1. A method for generating optimised stack code from a register-based representation, including the steps of:

i) creating a dependence graph from the representation;

ii) removing true dependencies from the dependence graph by matching portions of the dependence graph with a set of patterns; and

iii) defining stack code corresponding to the dependence graph using code generation rules associated with each patter.

2. A method as claimed in claim 1, wherein the representation is a representation of a basic code block or an extended basic code block.

3. A method as claimed in claim 2, wherein the dependence graph is a directed acyclic graph and is not a tree.

4. A method as claimed in claim 3, wherein one or more of the patterns is not a tree.

5. A method as claimed in claim 1, wherein the code generation rules include one or more rules from the set of inserting stack manipulation instructions, inserting stack store instructions, and inserting store load instructions.

6. A method as claimed in claim 5, wherein the set of patterns includes a set of pass patterns and a set of collapse patterns.

7. A method as claimed in claim 6, wherein step (ii) includes the sub-step of:

traversing the dependence graph and during the traversal of the graph applying the following rules:

a) if one or more nodes forming a portion of the graph match a pass pattern continue to traverse the graph;

b) if two or more nodes forming a portion of the graph match a collapse pattern collapse the nodes to a single collapsed node; and

c) if one or more nodes forming a portion of the graph do not match either a pass pattern or a collapse pattern then define the result of a node to be stored.

8. A method as claimed in claim 7, wherein the graph is traversed in reverse topological order.

9. A method as claimed in claim 8, wherein each collapse pattern has a set of constraints.

10. A method as claimed in claim 9, wherein the set of constraints include the dependency between nodes.

11. A method as claimed in claim 10, wherein the set of constraints include the non-true dependency between nodes.

12. A method as claimed in claim 7, wherein if rule (c) applies then the traversal of the graph is rolled-back to a position where the result of a node can be stored according to a predetermined rule.

13. A method as claimed in claim 12, wherein the rolling-back includes un-collapsing one or more collapsed nodes.

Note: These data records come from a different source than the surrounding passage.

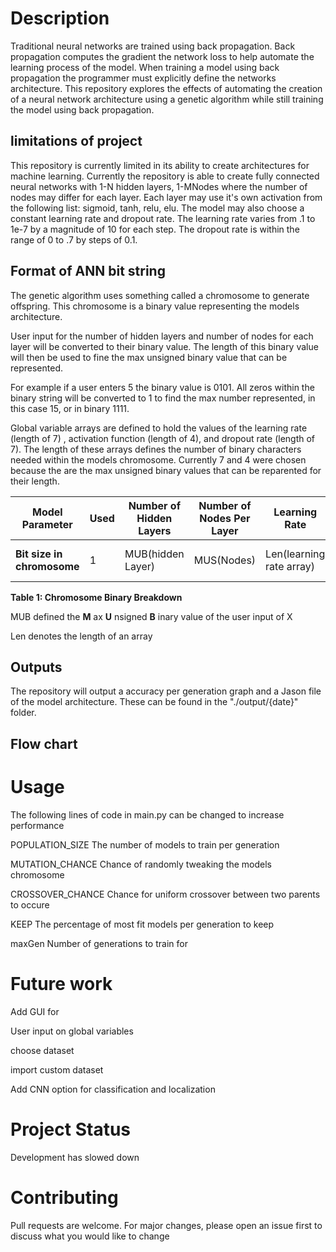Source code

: # Description

Traditional neural networks are trained using back propagation. Back propagation computes the gradient the network loss to help automate the learning process of the model. When training a model using back propagation the programmer must explicitly define the networks architecture. This repository explores the effects of automating the creation of a neural network architecture using a genetic algorithm while still training the model using back propagation.

## limitations of project

This repository is currently limited in its ability to create architectures for machine learning. Currently the repository is able to create fully connected neural networks with 1-N hidden layers, 1-MNodes where the number of nodes may differ for each layer. Each layer may use it&#39;s own activation from the following list: sigmoid, tanh, relu, elu. The model may also choose a constant learning rate and dropout rate. The learning rate varies from .1 to 1e-7 by a magnitude of 10 for each step. The dropout rate is within the range of 0 to .7 by steps of 0.1.

## Format of ANN bit string

The genetic algorithm uses something called a chromosome to generate offspring. This chromosome is a binary value representing the models architecture.

User input for the number of hidden layers and number of nodes for each layer will be converted to their binary value. The length of this binary value will then be used to fine the max unsigned binary value that can be represented.

For example if a user enters 5 the binary value is 0101. All zeros within the binary string will be converted to 1 to find the max number represented, in this case 15, or in binary 1111.

Global variable arrays are defined to hold the values of the learning rate (length of 7) , activation function (length of 4), and dropout rate (length of 7). The length of these arrays defines the number of binary characters needed within the models chromosome. Currently 7 and 4 were chosen because the are the max unsigned binary values that can be reparented for their length.

| **Model Parameter** | **Used** | **Number of Hidden Layers** | **Number of Nodes Per Layer** | **Learning Rate** | **Activation Function Per Layer** | **Dropout Rate** |
| --- | --- | --- | --- | --- | --- | --- |
| **Bit size in chromosome** | 1 | MUB(hidden Layer) | MUS(Nodes) | Len(learning rate array) | Len(activation function array) | Len(dropout rate array) |

**Table 1: Chromosome Binary Breakdown**

MUB defined the **M** ax **U** nsigned **B** inary value of the user input of X

Len denotes the length of an array

## Outputs

The repository will output a accuracy per generation graph and a Jason file of the model architecture. These can be found in the &quot;./output/{date}&quot; folder.

## Flow chart

# Usage

The following lines of code in main.py can be changed to increase performance

POPULATION\_SIZE The number of models to train per generation

MUTATION\_CHANCE Chance of randomly tweaking the models chromosome

CROSSOVER\_CHANCE Chance for uniform crossover between two parents to occure

KEEP The percentage of most fit models per generation to keep

maxGen Number of generations to train for

# Future work

Add GUI for

User input on global variables

choose dataset

import custom dataset

Add CNN option for classification and localization

# Project Status

Development has slowed down

# Contributing

Pull requests are welcome. For major changes, please open an issue first to discuss what you would like to change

14. A method as claimed in claim 1, wherein the set of patterns includes a set of collapse patterns and wherein a collapse pattern which creates a single collapsed node is associated with a code generation rule which leaves the result of the single collapsed node on the stack when one or more nodes in the graph have a true dependence on the single collapsed node.

15. A method as claimed in claim 1, wherein the set of patterns includes a set of collapse patterns and wherein a collapse pattern which creates a single collapsed node with a true dependence on one or more result-generating nodes in the graph is associated with a code generation rule which removes the results of the one or more result-generating nodes from the stack.

16. A method as claimed in claim 1 wherein the set of patterns includes a set of collapse patterns and wherein stack code is defined in step (iii) by traversing the graph and during traversal applying the following rule:

if the node is a collapsed node then schedule the constituent nodes according to the code generation rules associated with the pattern that matched the collapsed node.

17. A method as claimed in claim 1, wherein the stack code is JAVA bytecode or ECMA-335 instructions.

18. A system for generating optimised stack code from a register-based representation, including:

a processor arranged for creating a dependence graph from the representation; removing true dependencies from the dependence graph by matching portions of the dependence graph with a set of patterns; and defining stack code corresponding to the dependence graph using code generation rules associated with each pattern.

19. Software arranged for performing the method of claim 1.

20. Software arranged for performing the system of claim 18.

21. Storage media arranged for storing software as claimed in claim 19.

22. Storage media arranged for storing software as claimed in claim 20.